Puso esa cara de hombre peligroso que siempre hacía reír a carcajadas a Darío pero que a Richi sólo le provocaba expresiones de casi espanto. El chico (que en realidad ya estaba hecho todo un hombre aunque para Ricardo nunca lo sería), se aflojó un poco el nudo de la corbata y se removió en busca de una postura más cómoda.
—Es un incordio pero creo que puedo apañármelas con él -Hizo una pausa, como si no supiera si seguir hablando o no-. Además, casi agradezco que ande diciendo bobadas por ahí.
—¿Y eso?
Richi carraspeó, miró a su alrededor y se dispuso a hacerle una confidencia al abuelo. Sabía que podía fiarse de él. Lo que iba a contarle sólo lo sabían Claudia y dos de sus colaboradores más cercanos.
—Estoy metido en algo.
Si Ricardo hubiera dicho algo similar en el pasado, más le hubiera valido a cualquiera que le escuchara echarse a temblar. Por suerte, el nieto era muy distinto.
—No me digas.
—No quiero celebrarlo antes de tiempo pero creo que he encontrado una solución para todo este lío. Estoy negociando con los gitanos.
¡Oh, sí! Ricardo Vallejo también negoció con ellos en su día. Casi se le escapa una carcajada porque muchos años atrás le había dicho las mismas palabras a Lorenzo Salcedo.

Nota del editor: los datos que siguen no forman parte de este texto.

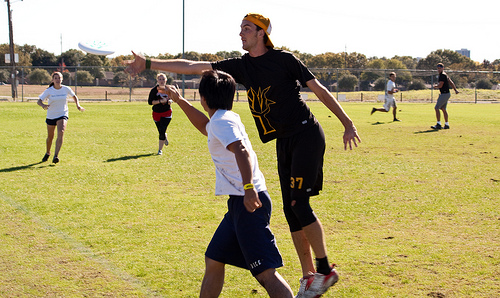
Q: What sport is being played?
A: Frisbee.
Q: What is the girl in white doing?
A: Running towards the Frisbee.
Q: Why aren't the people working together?
A: There's two separate teams.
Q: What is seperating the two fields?
A: A fence.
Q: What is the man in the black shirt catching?
A: A white frisbee.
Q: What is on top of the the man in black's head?
A: An orange hat.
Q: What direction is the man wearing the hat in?
A: Backwards.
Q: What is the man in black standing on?
A: A field.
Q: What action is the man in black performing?
A: Catching a frisbee.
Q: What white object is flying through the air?
A: A frisbee.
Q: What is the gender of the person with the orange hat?
A: Male.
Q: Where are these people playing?
A: On a grass field.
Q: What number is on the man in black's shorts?
A: Thirty-seven.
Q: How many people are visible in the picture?
A: Six.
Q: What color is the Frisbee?
A: White.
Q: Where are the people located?
A: In a field.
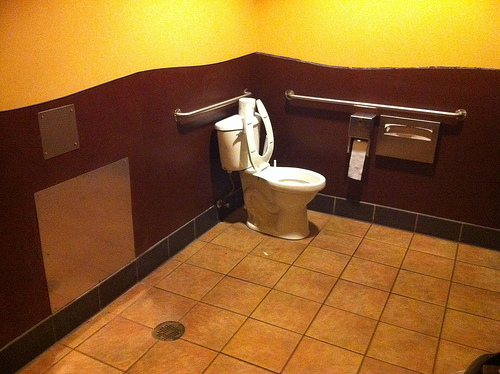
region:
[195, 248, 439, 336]
The floor is made of tile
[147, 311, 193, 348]
The drain in the ground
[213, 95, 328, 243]
The toilet is the color white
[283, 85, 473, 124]
The holding bar on the wall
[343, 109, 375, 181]
The toilet paper dispenser on the wall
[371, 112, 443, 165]
The toilet paper cover holder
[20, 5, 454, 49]
The color of the wall is yellow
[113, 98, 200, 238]
The color of the wall is brown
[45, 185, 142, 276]
The silver plate on the wall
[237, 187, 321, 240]
The bottom of the toilet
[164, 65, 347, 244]
this is a toilet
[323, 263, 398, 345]
this is a tile on the floor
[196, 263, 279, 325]
this is a tile on the floor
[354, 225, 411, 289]
this is a tile on the floor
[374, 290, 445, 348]
this is a tile on the floor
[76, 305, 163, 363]
this is a tile on the floor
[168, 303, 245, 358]
this is a tile on the floor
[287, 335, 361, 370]
this is a tile on the floor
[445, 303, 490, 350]
this is a tile on the floor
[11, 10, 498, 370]
a public restroom has a tiled floor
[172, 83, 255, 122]
a grab bar is above the toilet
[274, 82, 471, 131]
a long grab bar is near the toilet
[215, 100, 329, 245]
the toilet is white porcelain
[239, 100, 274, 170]
the seat is up on the toilet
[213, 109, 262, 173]
the water closet is on the toilet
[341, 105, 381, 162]
a metal toilet paper dispenser is on the wall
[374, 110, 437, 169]
tissue seat liner dispenser is on the wall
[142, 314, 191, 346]
a drain is in the floor of the bathroom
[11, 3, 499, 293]
the walls are painted yellow and brown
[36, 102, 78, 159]
the small petal plate on the wall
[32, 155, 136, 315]
the large metal plate on the wall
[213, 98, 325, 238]
the white toilet bowl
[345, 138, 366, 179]
the toilet paper in the dispenser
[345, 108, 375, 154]
the toilet paper metal dispenser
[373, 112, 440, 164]
the dispenser for toilet seat protector sheets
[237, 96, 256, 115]
the roll of toilet paper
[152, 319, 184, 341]
the drain in the floor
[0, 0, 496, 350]
the two toned bathroom wall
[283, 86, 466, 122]
the long metal bar on the wall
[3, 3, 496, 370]
yellow, brown and tan public bathroom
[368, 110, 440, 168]
stainless steel holder for toilet seat covers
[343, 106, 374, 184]
stainless steel dispenser for toilet paper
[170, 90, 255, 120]
stainless steel grab bar on the wall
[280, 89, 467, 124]
stainless steel grab bar on the wall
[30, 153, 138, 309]
stainless steel plate on a brown wall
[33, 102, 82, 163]
stainless steel plate on a brown wall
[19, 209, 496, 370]
tan and brown flooring tile in a bathroom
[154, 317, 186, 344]
drain in a brown and tan tiled floor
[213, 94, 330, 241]
white toilet on a tiled floor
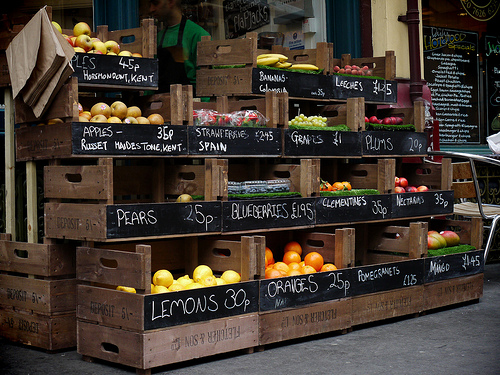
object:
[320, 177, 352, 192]
clementines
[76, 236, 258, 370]
bin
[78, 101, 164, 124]
apples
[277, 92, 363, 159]
bin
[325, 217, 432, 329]
box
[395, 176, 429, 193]
ground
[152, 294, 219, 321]
word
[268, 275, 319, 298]
word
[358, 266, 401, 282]
word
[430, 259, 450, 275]
word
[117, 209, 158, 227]
word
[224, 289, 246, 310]
numbers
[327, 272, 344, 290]
numbers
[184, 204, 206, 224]
numbers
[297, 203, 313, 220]
numbers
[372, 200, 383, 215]
numbers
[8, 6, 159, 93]
bins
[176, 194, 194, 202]
pear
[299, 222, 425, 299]
box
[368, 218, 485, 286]
box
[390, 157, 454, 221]
box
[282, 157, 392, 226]
box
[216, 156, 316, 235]
box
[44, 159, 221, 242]
box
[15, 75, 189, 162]
box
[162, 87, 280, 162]
box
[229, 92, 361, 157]
box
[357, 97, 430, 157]
box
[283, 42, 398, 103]
box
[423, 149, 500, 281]
chair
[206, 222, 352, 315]
bin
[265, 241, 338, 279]
fruit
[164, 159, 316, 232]
box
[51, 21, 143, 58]
apples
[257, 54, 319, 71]
bananas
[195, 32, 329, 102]
bin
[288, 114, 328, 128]
grapes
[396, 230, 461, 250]
fruits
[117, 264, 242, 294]
fruits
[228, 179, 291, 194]
fruits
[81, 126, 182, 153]
names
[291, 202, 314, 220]
prices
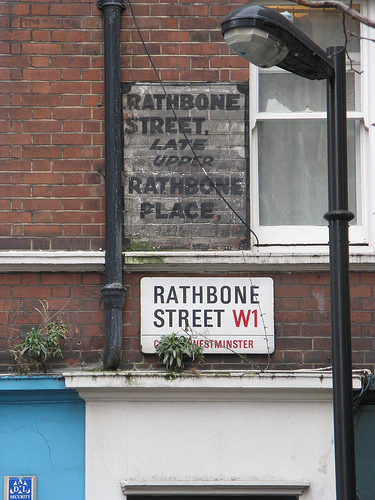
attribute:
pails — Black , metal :
[221, 2, 323, 70]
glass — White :
[222, 30, 291, 73]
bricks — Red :
[18, 0, 86, 248]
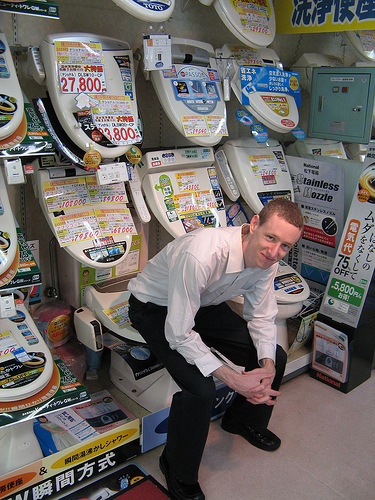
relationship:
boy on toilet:
[126, 198, 304, 500] [74, 271, 182, 381]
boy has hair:
[126, 198, 304, 500] [248, 194, 305, 237]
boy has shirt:
[99, 180, 321, 306] [127, 223, 279, 378]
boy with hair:
[126, 198, 304, 500] [257, 192, 310, 245]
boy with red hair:
[126, 198, 304, 500] [279, 204, 299, 223]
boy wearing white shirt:
[126, 198, 304, 500] [129, 220, 279, 369]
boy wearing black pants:
[126, 198, 304, 500] [138, 318, 282, 474]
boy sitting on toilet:
[126, 198, 304, 500] [119, 317, 182, 380]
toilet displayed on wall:
[0, 29, 27, 142] [0, 0, 374, 316]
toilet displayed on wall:
[24, 30, 144, 172] [0, 0, 374, 316]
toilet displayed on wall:
[140, 35, 230, 148] [0, 0, 374, 316]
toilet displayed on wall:
[212, 40, 302, 134] [0, 0, 374, 316]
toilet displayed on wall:
[25, 152, 135, 269] [0, 0, 374, 316]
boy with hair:
[126, 198, 304, 500] [243, 189, 311, 235]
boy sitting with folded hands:
[126, 198, 304, 500] [218, 342, 333, 417]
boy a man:
[126, 198, 304, 500] [117, 193, 297, 342]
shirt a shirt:
[127, 223, 279, 378] [128, 221, 278, 376]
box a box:
[0, 388, 140, 499] [52, 394, 147, 476]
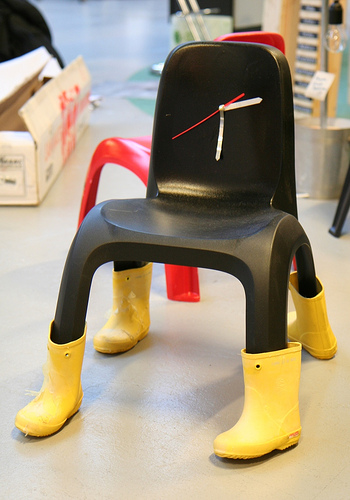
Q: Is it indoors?
A: Yes, it is indoors.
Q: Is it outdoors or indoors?
A: It is indoors.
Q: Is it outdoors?
A: No, it is indoors.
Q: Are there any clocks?
A: Yes, there is a clock.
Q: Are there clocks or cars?
A: Yes, there is a clock.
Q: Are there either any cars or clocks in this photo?
A: Yes, there is a clock.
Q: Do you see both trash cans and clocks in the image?
A: No, there is a clock but no trash cans.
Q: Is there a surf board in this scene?
A: No, there are no surfboards.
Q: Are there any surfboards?
A: No, there are no surfboards.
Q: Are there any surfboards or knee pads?
A: No, there are no surfboards or knee pads.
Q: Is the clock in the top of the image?
A: Yes, the clock is in the top of the image.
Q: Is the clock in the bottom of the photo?
A: No, the clock is in the top of the image.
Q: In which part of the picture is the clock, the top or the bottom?
A: The clock is in the top of the image.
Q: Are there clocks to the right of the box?
A: Yes, there is a clock to the right of the box.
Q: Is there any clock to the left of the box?
A: No, the clock is to the right of the box.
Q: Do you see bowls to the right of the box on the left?
A: No, there is a clock to the right of the box.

Sílaba por sílaba, vamos.
—¿Qué negociáis exactamente?
Richi cambió de postura y se estiró la pata del pantalón. Sus ojos brillaron de tal forma que su abuelo se vio reflejado en ellos por primera vez. Sí, aunque pareciera mentira había mucho de Vallejo en ese chico.
—He estado hablando con los siete jefes de los principales clanes gitanos de la Federación. Todos ellos son conscientes de que se están jugando su futuro. Saben que esos dos brujos cometieron un gran error que nos ha perjudicado a todos y, aunque a regañadientes, están dispuestos a enmendarlo. Aunque han señalado de forma bastante acertada que en realidad no son responsables de lo ocurrido.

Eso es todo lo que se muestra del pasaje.